• Task data:

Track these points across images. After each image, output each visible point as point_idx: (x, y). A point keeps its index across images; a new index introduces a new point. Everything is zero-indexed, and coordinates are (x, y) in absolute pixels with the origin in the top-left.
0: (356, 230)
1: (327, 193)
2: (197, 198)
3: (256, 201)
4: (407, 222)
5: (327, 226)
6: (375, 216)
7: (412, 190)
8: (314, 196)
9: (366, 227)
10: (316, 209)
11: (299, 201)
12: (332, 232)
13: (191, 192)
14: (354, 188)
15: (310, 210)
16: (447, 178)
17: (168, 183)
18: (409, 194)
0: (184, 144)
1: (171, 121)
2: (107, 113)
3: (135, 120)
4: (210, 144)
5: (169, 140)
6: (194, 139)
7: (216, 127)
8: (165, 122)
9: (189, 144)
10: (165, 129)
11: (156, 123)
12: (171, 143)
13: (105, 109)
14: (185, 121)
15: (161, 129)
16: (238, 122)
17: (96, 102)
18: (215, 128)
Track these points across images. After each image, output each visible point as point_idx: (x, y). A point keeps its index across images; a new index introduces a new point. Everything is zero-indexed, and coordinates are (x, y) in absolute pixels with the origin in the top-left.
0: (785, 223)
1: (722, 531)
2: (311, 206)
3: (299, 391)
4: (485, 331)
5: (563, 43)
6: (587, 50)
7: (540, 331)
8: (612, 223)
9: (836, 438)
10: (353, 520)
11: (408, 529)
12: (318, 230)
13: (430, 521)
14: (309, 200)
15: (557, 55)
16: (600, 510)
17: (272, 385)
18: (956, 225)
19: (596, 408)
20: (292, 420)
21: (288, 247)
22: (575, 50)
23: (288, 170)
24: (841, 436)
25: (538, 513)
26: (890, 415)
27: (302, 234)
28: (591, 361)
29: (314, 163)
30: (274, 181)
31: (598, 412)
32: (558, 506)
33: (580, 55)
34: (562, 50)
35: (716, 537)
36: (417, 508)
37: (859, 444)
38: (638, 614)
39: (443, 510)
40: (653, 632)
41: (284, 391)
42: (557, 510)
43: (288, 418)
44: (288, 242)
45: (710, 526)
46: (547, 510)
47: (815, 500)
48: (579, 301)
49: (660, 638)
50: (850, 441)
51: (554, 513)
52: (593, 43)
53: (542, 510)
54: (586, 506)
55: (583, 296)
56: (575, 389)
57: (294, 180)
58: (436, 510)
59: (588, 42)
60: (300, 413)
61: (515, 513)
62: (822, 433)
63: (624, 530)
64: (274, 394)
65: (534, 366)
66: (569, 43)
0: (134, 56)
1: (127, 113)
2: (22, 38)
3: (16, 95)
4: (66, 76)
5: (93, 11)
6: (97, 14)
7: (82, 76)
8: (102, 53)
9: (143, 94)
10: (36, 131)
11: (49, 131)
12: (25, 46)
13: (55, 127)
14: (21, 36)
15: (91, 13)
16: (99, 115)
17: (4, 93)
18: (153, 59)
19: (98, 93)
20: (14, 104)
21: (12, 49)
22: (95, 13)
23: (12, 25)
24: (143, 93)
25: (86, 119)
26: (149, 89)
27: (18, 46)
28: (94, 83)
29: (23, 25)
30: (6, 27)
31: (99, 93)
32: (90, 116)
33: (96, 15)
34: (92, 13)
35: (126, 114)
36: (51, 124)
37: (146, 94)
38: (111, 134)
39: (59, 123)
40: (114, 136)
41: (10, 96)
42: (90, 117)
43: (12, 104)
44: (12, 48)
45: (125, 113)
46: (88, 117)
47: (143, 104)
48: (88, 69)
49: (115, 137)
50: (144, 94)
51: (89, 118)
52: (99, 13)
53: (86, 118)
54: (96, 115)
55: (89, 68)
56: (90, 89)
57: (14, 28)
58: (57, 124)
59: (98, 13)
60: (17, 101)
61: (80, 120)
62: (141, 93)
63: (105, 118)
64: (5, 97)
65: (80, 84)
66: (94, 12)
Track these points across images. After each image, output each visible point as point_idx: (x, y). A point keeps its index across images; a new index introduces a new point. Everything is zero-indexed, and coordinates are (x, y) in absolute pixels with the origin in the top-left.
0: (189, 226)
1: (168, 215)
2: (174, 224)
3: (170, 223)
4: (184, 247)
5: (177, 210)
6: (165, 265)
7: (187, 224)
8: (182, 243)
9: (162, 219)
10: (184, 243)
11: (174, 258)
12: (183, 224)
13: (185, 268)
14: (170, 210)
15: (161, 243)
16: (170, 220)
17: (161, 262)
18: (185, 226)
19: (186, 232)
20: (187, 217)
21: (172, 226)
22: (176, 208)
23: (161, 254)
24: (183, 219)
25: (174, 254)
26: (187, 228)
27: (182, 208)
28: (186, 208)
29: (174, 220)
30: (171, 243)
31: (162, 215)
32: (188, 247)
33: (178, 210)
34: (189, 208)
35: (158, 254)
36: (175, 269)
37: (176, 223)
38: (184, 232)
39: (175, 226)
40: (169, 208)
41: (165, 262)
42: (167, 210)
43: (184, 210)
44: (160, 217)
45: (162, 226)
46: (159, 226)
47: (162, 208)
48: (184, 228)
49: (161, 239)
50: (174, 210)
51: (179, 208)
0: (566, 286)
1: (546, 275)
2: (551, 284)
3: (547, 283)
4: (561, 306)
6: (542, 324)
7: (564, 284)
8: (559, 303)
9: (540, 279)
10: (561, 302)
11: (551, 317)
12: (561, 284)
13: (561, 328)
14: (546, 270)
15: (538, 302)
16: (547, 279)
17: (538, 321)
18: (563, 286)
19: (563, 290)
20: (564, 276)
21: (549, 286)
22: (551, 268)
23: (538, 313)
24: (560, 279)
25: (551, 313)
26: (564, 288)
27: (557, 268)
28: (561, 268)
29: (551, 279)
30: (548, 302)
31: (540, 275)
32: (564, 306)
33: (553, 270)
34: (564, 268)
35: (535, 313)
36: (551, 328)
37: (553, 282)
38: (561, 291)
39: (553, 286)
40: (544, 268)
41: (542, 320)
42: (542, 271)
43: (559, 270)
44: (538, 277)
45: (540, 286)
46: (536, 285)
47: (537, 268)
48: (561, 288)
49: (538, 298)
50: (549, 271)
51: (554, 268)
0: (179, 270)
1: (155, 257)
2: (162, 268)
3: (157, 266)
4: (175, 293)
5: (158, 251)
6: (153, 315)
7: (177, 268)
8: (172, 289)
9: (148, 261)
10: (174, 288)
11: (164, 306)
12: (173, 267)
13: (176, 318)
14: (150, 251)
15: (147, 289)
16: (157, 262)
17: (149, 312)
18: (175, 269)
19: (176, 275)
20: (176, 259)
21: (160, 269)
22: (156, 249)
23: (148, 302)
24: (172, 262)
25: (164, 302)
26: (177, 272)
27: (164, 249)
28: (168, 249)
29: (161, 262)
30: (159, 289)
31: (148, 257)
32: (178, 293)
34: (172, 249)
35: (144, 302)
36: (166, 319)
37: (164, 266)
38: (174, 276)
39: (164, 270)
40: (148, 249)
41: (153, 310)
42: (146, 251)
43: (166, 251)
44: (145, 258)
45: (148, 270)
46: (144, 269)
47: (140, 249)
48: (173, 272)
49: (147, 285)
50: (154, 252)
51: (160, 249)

• Exercise: Convert the data above, from its first line through the line containing "18: (215, 128)", into a Markdown table with the columns Row and Line. Number each row, and leave out any blank lines.

• Solution to the exercise:
| Row | Line |
|---|---|
| 1 | Track these points across images. After each image, output each visible point as point_idx: (x, y). A point keeps its index across images; a new index introduces a new point. Everything is zero-indexed, and coordinates are (x, y) in absolute pixels with the origin in the top-left. |
| 2 | 0: (356, 230) |
| 3 | 1: (327, 193) |
| 4 | 2: (197, 198) |
| 5 | 3: (256, 201) |
| 6 | 4: (407, 222) |
| 7 | 5: (327, 226) |
| 8 | 6: (375, 216) |
| 9 | 7: (412, 190) |
| 10 | 8: (314, 196) |
| 11 | 9: (366, 227) |
| 12 | 10: (316, 209) |
| 13 | 11: (299, 201) |
| 14 | 12: (332, 232) |
| 15 | 13: (191, 192) |
| 16 | 14: (354, 188) |
| 17 | 15: (310, 210) |
| 18 | 16: (447, 178) |
| 19 | 17: (168, 183) |
| 20 | 18: (409, 194) |
| 21 | 0: (184, 144) |
| 22 | 1: (171, 121) |
| 23 | 2: (107, 113) |
| 24 | 3: (135, 120) |
| 25 | 4: (210, 144) |
| 26 | 5: (169, 140) |
| 27 | 6: (194, 139) |
| 28 | 7: (216, 127) |
| 29 | 8: (165, 122) |
| 30 | 9: (189, 144) |
| 31 | 10: (165, 129) |
| 32 | 11: (156, 123) |
| 33 | 12: (171, 143) |
| 34 | 13: (105, 109) |
| 35 | 14: (185, 121) |
| 36 | 15: (161, 129) |
| 37 | 16: (238, 122) |
| 38 | 17: (96, 102) |
| 39 | 18: (215, 128) |